Machine-readable hardware designs:

══════════

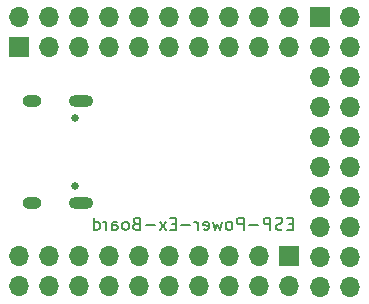
<source format=gbr>
%TF.GenerationSoftware,KiCad,Pcbnew,7.0.6*%
%TF.CreationDate,2023-09-22T01:58:40+08:00*%
%TF.ProjectId,power_ex_board,706f7765-725f-4657-985f-626f6172642e,rev?*%
%TF.SameCoordinates,Original*%
%TF.FileFunction,Soldermask,Bot*%
%TF.FilePolarity,Negative*%
%FSLAX46Y46*%
G04 Gerber Fmt 4.6, Leading zero omitted, Abs format (unit mm)*
G04 Created by KiCad (PCBNEW 7.0.6) date 2023-09-22 01:58:40*
%MOMM*%
%LPD*%
G01*
G04 APERTURE LIST*
%ADD10C,0.152400*%
%ADD11R,1.700000X1.700000*%
%ADD12O,1.700000X1.700000*%
%ADD13C,0.650000*%
%ADD14O,2.100000X1.000000*%
%ADD15O,1.600000X1.000000*%
G04 APERTURE END LIST*
D10*
X116802632Y-115057945D02*
X116463965Y-115057945D01*
X116318822Y-115590135D02*
X116802632Y-115590135D01*
X116802632Y-115590135D02*
X116802632Y-114574135D01*
X116802632Y-114574135D02*
X116318822Y-114574135D01*
X115931775Y-115541755D02*
X115786632Y-115590135D01*
X115786632Y-115590135D02*
X115544727Y-115590135D01*
X115544727Y-115590135D02*
X115447965Y-115541755D01*
X115447965Y-115541755D02*
X115399584Y-115493374D01*
X115399584Y-115493374D02*
X115351203Y-115396612D01*
X115351203Y-115396612D02*
X115351203Y-115299850D01*
X115351203Y-115299850D02*
X115399584Y-115203088D01*
X115399584Y-115203088D02*
X115447965Y-115154707D01*
X115447965Y-115154707D02*
X115544727Y-115106326D01*
X115544727Y-115106326D02*
X115738251Y-115057945D01*
X115738251Y-115057945D02*
X115835013Y-115009564D01*
X115835013Y-115009564D02*
X115883394Y-114961183D01*
X115883394Y-114961183D02*
X115931775Y-114864421D01*
X115931775Y-114864421D02*
X115931775Y-114767659D01*
X115931775Y-114767659D02*
X115883394Y-114670897D01*
X115883394Y-114670897D02*
X115835013Y-114622516D01*
X115835013Y-114622516D02*
X115738251Y-114574135D01*
X115738251Y-114574135D02*
X115496346Y-114574135D01*
X115496346Y-114574135D02*
X115351203Y-114622516D01*
X114915775Y-115590135D02*
X114915775Y-114574135D01*
X114915775Y-114574135D02*
X114528727Y-114574135D01*
X114528727Y-114574135D02*
X114431965Y-114622516D01*
X114431965Y-114622516D02*
X114383584Y-114670897D01*
X114383584Y-114670897D02*
X114335203Y-114767659D01*
X114335203Y-114767659D02*
X114335203Y-114912802D01*
X114335203Y-114912802D02*
X114383584Y-115009564D01*
X114383584Y-115009564D02*
X114431965Y-115057945D01*
X114431965Y-115057945D02*
X114528727Y-115106326D01*
X114528727Y-115106326D02*
X114915775Y-115106326D01*
X113899775Y-115203088D02*
X113125680Y-115203088D01*
X112641870Y-115590135D02*
X112641870Y-114574135D01*
X112641870Y-114574135D02*
X112254822Y-114574135D01*
X112254822Y-114574135D02*
X112158060Y-114622516D01*
X112158060Y-114622516D02*
X112109679Y-114670897D01*
X112109679Y-114670897D02*
X112061298Y-114767659D01*
X112061298Y-114767659D02*
X112061298Y-114912802D01*
X112061298Y-114912802D02*
X112109679Y-115009564D01*
X112109679Y-115009564D02*
X112158060Y-115057945D01*
X112158060Y-115057945D02*
X112254822Y-115106326D01*
X112254822Y-115106326D02*
X112641870Y-115106326D01*
X111480727Y-115590135D02*
X111577489Y-115541755D01*
X111577489Y-115541755D02*
X111625870Y-115493374D01*
X111625870Y-115493374D02*
X111674251Y-115396612D01*
X111674251Y-115396612D02*
X111674251Y-115106326D01*
X111674251Y-115106326D02*
X111625870Y-115009564D01*
X111625870Y-115009564D02*
X111577489Y-114961183D01*
X111577489Y-114961183D02*
X111480727Y-114912802D01*
X111480727Y-114912802D02*
X111335584Y-114912802D01*
X111335584Y-114912802D02*
X111238822Y-114961183D01*
X111238822Y-114961183D02*
X111190441Y-115009564D01*
X111190441Y-115009564D02*
X111142060Y-115106326D01*
X111142060Y-115106326D02*
X111142060Y-115396612D01*
X111142060Y-115396612D02*
X111190441Y-115493374D01*
X111190441Y-115493374D02*
X111238822Y-115541755D01*
X111238822Y-115541755D02*
X111335584Y-115590135D01*
X111335584Y-115590135D02*
X111480727Y-115590135D01*
X110803394Y-114912802D02*
X110609870Y-115590135D01*
X110609870Y-115590135D02*
X110416346Y-115106326D01*
X110416346Y-115106326D02*
X110222822Y-115590135D01*
X110222822Y-115590135D02*
X110029298Y-114912802D01*
X109255203Y-115541755D02*
X109351965Y-115590135D01*
X109351965Y-115590135D02*
X109545489Y-115590135D01*
X109545489Y-115590135D02*
X109642251Y-115541755D01*
X109642251Y-115541755D02*
X109690632Y-115444993D01*
X109690632Y-115444993D02*
X109690632Y-115057945D01*
X109690632Y-115057945D02*
X109642251Y-114961183D01*
X109642251Y-114961183D02*
X109545489Y-114912802D01*
X109545489Y-114912802D02*
X109351965Y-114912802D01*
X109351965Y-114912802D02*
X109255203Y-114961183D01*
X109255203Y-114961183D02*
X109206822Y-115057945D01*
X109206822Y-115057945D02*
X109206822Y-115154707D01*
X109206822Y-115154707D02*
X109690632Y-115251469D01*
X108771394Y-115590135D02*
X108771394Y-114912802D01*
X108771394Y-115106326D02*
X108723013Y-115009564D01*
X108723013Y-115009564D02*
X108674632Y-114961183D01*
X108674632Y-114961183D02*
X108577870Y-114912802D01*
X108577870Y-114912802D02*
X108481108Y-114912802D01*
X108142442Y-115203088D02*
X107368347Y-115203088D01*
X106884537Y-115057945D02*
X106545870Y-115057945D01*
X106400727Y-115590135D02*
X106884537Y-115590135D01*
X106884537Y-115590135D02*
X106884537Y-114574135D01*
X106884537Y-114574135D02*
X106400727Y-114574135D01*
X106062061Y-115590135D02*
X105529870Y-114912802D01*
X106062061Y-114912802D02*
X105529870Y-115590135D01*
X105142823Y-115203088D02*
X104368728Y-115203088D01*
X103546251Y-115057945D02*
X103401108Y-115106326D01*
X103401108Y-115106326D02*
X103352727Y-115154707D01*
X103352727Y-115154707D02*
X103304346Y-115251469D01*
X103304346Y-115251469D02*
X103304346Y-115396612D01*
X103304346Y-115396612D02*
X103352727Y-115493374D01*
X103352727Y-115493374D02*
X103401108Y-115541755D01*
X103401108Y-115541755D02*
X103497870Y-115590135D01*
X103497870Y-115590135D02*
X103884918Y-115590135D01*
X103884918Y-115590135D02*
X103884918Y-114574135D01*
X103884918Y-114574135D02*
X103546251Y-114574135D01*
X103546251Y-114574135D02*
X103449489Y-114622516D01*
X103449489Y-114622516D02*
X103401108Y-114670897D01*
X103401108Y-114670897D02*
X103352727Y-114767659D01*
X103352727Y-114767659D02*
X103352727Y-114864421D01*
X103352727Y-114864421D02*
X103401108Y-114961183D01*
X103401108Y-114961183D02*
X103449489Y-115009564D01*
X103449489Y-115009564D02*
X103546251Y-115057945D01*
X103546251Y-115057945D02*
X103884918Y-115057945D01*
X102723775Y-115590135D02*
X102820537Y-115541755D01*
X102820537Y-115541755D02*
X102868918Y-115493374D01*
X102868918Y-115493374D02*
X102917299Y-115396612D01*
X102917299Y-115396612D02*
X102917299Y-115106326D01*
X102917299Y-115106326D02*
X102868918Y-115009564D01*
X102868918Y-115009564D02*
X102820537Y-114961183D01*
X102820537Y-114961183D02*
X102723775Y-114912802D01*
X102723775Y-114912802D02*
X102578632Y-114912802D01*
X102578632Y-114912802D02*
X102481870Y-114961183D01*
X102481870Y-114961183D02*
X102433489Y-115009564D01*
X102433489Y-115009564D02*
X102385108Y-115106326D01*
X102385108Y-115106326D02*
X102385108Y-115396612D01*
X102385108Y-115396612D02*
X102433489Y-115493374D01*
X102433489Y-115493374D02*
X102481870Y-115541755D01*
X102481870Y-115541755D02*
X102578632Y-115590135D01*
X102578632Y-115590135D02*
X102723775Y-115590135D01*
X101514251Y-115590135D02*
X101514251Y-115057945D01*
X101514251Y-115057945D02*
X101562632Y-114961183D01*
X101562632Y-114961183D02*
X101659394Y-114912802D01*
X101659394Y-114912802D02*
X101852918Y-114912802D01*
X101852918Y-114912802D02*
X101949680Y-114961183D01*
X101514251Y-115541755D02*
X101611013Y-115590135D01*
X101611013Y-115590135D02*
X101852918Y-115590135D01*
X101852918Y-115590135D02*
X101949680Y-115541755D01*
X101949680Y-115541755D02*
X101998061Y-115444993D01*
X101998061Y-115444993D02*
X101998061Y-115348231D01*
X101998061Y-115348231D02*
X101949680Y-115251469D01*
X101949680Y-115251469D02*
X101852918Y-115203088D01*
X101852918Y-115203088D02*
X101611013Y-115203088D01*
X101611013Y-115203088D02*
X101514251Y-115154707D01*
X101030442Y-115590135D02*
X101030442Y-114912802D01*
X101030442Y-115106326D02*
X100982061Y-115009564D01*
X100982061Y-115009564D02*
X100933680Y-114961183D01*
X100933680Y-114961183D02*
X100836918Y-114912802D01*
X100836918Y-114912802D02*
X100740156Y-114912802D01*
X99966061Y-115590135D02*
X99966061Y-114574135D01*
X99966061Y-115541755D02*
X100062823Y-115590135D01*
X100062823Y-115590135D02*
X100256347Y-115590135D01*
X100256347Y-115590135D02*
X100353109Y-115541755D01*
X100353109Y-115541755D02*
X100401490Y-115493374D01*
X100401490Y-115493374D02*
X100449871Y-115396612D01*
X100449871Y-115396612D02*
X100449871Y-115106326D01*
X100449871Y-115106326D02*
X100401490Y-115009564D01*
X100401490Y-115009564D02*
X100353109Y-114961183D01*
X100353109Y-114961183D02*
X100256347Y-114912802D01*
X100256347Y-114912802D02*
X100062823Y-114912802D01*
X100062823Y-114912802D02*
X99966061Y-114961183D01*
D11*
%TO.C,3V3*%
X119121000Y-97541000D03*
D12*
X121661000Y-97541000D03*
X119121000Y-100081000D03*
X121661000Y-100081000D03*
X119121000Y-102621000D03*
X121661000Y-102621000D03*
X119121000Y-105161000D03*
X121661000Y-105161000D03*
X119121000Y-107701000D03*
X121661000Y-107701000D03*
X119121000Y-110241000D03*
X121661000Y-110241000D03*
X119121000Y-112781000D03*
X121661000Y-112781000D03*
X119121000Y-115321000D03*
X121661000Y-115321000D03*
X119121000Y-117861000D03*
X121661000Y-117861000D03*
X119121000Y-120401000D03*
X121661000Y-120401000D03*
%TD*%
D11*
%TO.C,Custom*%
X116474400Y-117841000D03*
D12*
X116474400Y-120381000D03*
X113934400Y-117841000D03*
X113934400Y-120381000D03*
X111394400Y-117841000D03*
X111394400Y-120381000D03*
X108854400Y-117841000D03*
X108854400Y-120381000D03*
X106314400Y-117841000D03*
X106314400Y-120381000D03*
X103774400Y-117841000D03*
X103774400Y-120381000D03*
X101234400Y-117841000D03*
X101234400Y-120381000D03*
X98694400Y-117841000D03*
X98694400Y-120381000D03*
X96154400Y-117841000D03*
X96154400Y-120381000D03*
X93614400Y-117841000D03*
X93614400Y-120381000D03*
%TD*%
D11*
%TO.C,5V*%
X93624400Y-100091000D03*
D12*
X93624400Y-97551000D03*
X96164400Y-100091000D03*
X96164400Y-97551000D03*
X98704400Y-100091000D03*
X98704400Y-97551000D03*
X101244400Y-100091000D03*
X101244400Y-97551000D03*
X103784400Y-100091000D03*
X103784400Y-97551000D03*
X106324400Y-100091000D03*
X106324400Y-97551000D03*
X108864400Y-100091000D03*
X108864400Y-97551000D03*
X111404400Y-100091000D03*
X111404400Y-97551000D03*
X113944400Y-100091000D03*
X113944400Y-97551000D03*
X116484400Y-100091000D03*
X116484400Y-97551000D03*
%TD*%
D13*
%TO.C,J1*%
X98358000Y-106076000D03*
X98358000Y-111856000D03*
D14*
X98888000Y-104646000D03*
D15*
X94708000Y-104646000D03*
D14*
X98888000Y-113286000D03*
D15*
X94708000Y-113286000D03*
%TD*%
M02*

</source>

══════════

Work task:
Set down precisely the lines above between the line holding "X112641870Y-115590135D02*" and the line holding "X112109679Y-115009564D01*", inclusive, and nothing beyond them.

Response area:
X112641870Y-115590135D02*
X112641870Y-114574135D01*
X112641870Y-114574135D02*
X112254822Y-114574135D01*
X112254822Y-114574135D02*
X112158060Y-114622516D01*
X112158060Y-114622516D02*
X112109679Y-114670897D01*
X112109679Y-114670897D02*
X112061298Y-114767659D01*
X112061298Y-114767659D02*
X112061298Y-114912802D01*
X112061298Y-114912802D02*
X112109679Y-115009564D01*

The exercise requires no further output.